Methods: Data were collected during the 2023 growing season from three agricultural research locations across Ohio. The dataset includes 1 terabyte (TB) of multimodal data, comprising Unmanned Aerial System (UAS) imagery (RGB and multispectral), as well as soil and weather sensor data. The two primary crops studied were corn and soybean, which are the state's most widely cultivated crops. The data collected and processed from this study were used to train ML models to make predictions of crop growth stage, soil moisture, and final yield.
Results: The exercise of processing this dataset resulted in four CI components that can be used to provide higher accuracy predictions in the agricultural domain.
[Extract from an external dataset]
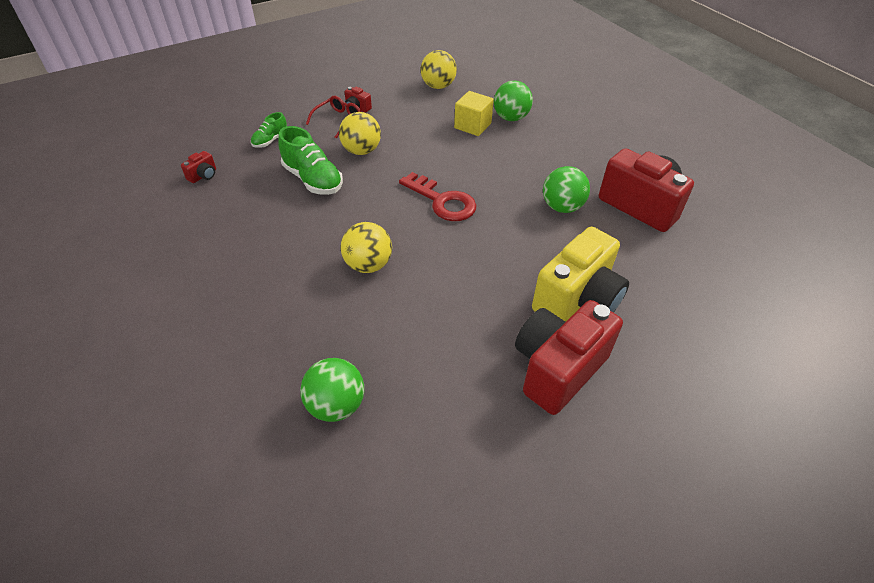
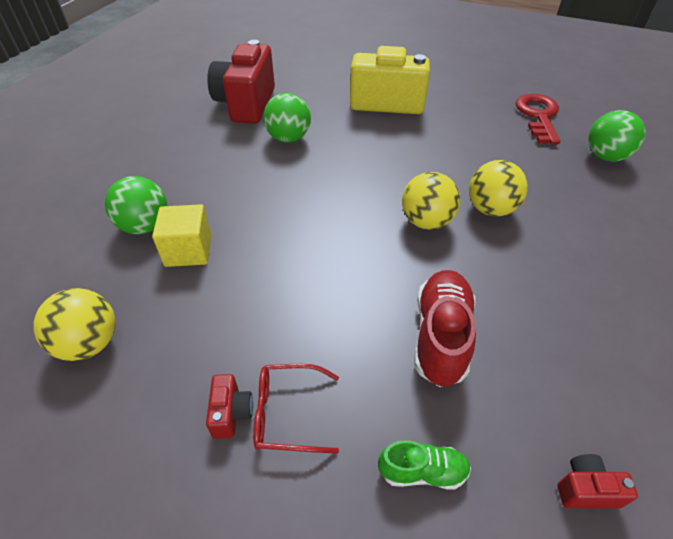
camera: 125 degrees left, 0 degrees up
(313, 180) = (441, 336): green shoe -> red shoe
(361, 151) = (337, 327): yellow ball -> yellow ball (426, 221)
(442, 201) = (356, 207): red key -> red key (538, 116)
(557, 369) = (452, 93): red camera -> none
These components included (1) a UAS imagery pipeline that reduced processing time and improved image quality over standard methods, (2) a tabular data pipeline that aggregated data from multiple sources and temporal resolutions and aligned it with a common temporal resolution, (3) an approach to adapting the model architecture for a vision transformer (ViT) that incorporates agricultural domain expertise, and (4) a data visualization prototype that was used to identify outliers and improve trust in the data.
Discussion: Further work will be aimed at maturing the CI components and implementing them on high performance computing (HPC). There are open questions as to how CI components like these can best be leveraged to serve the needs of the agricultural community to accelerate the development of ML applications in agriculture.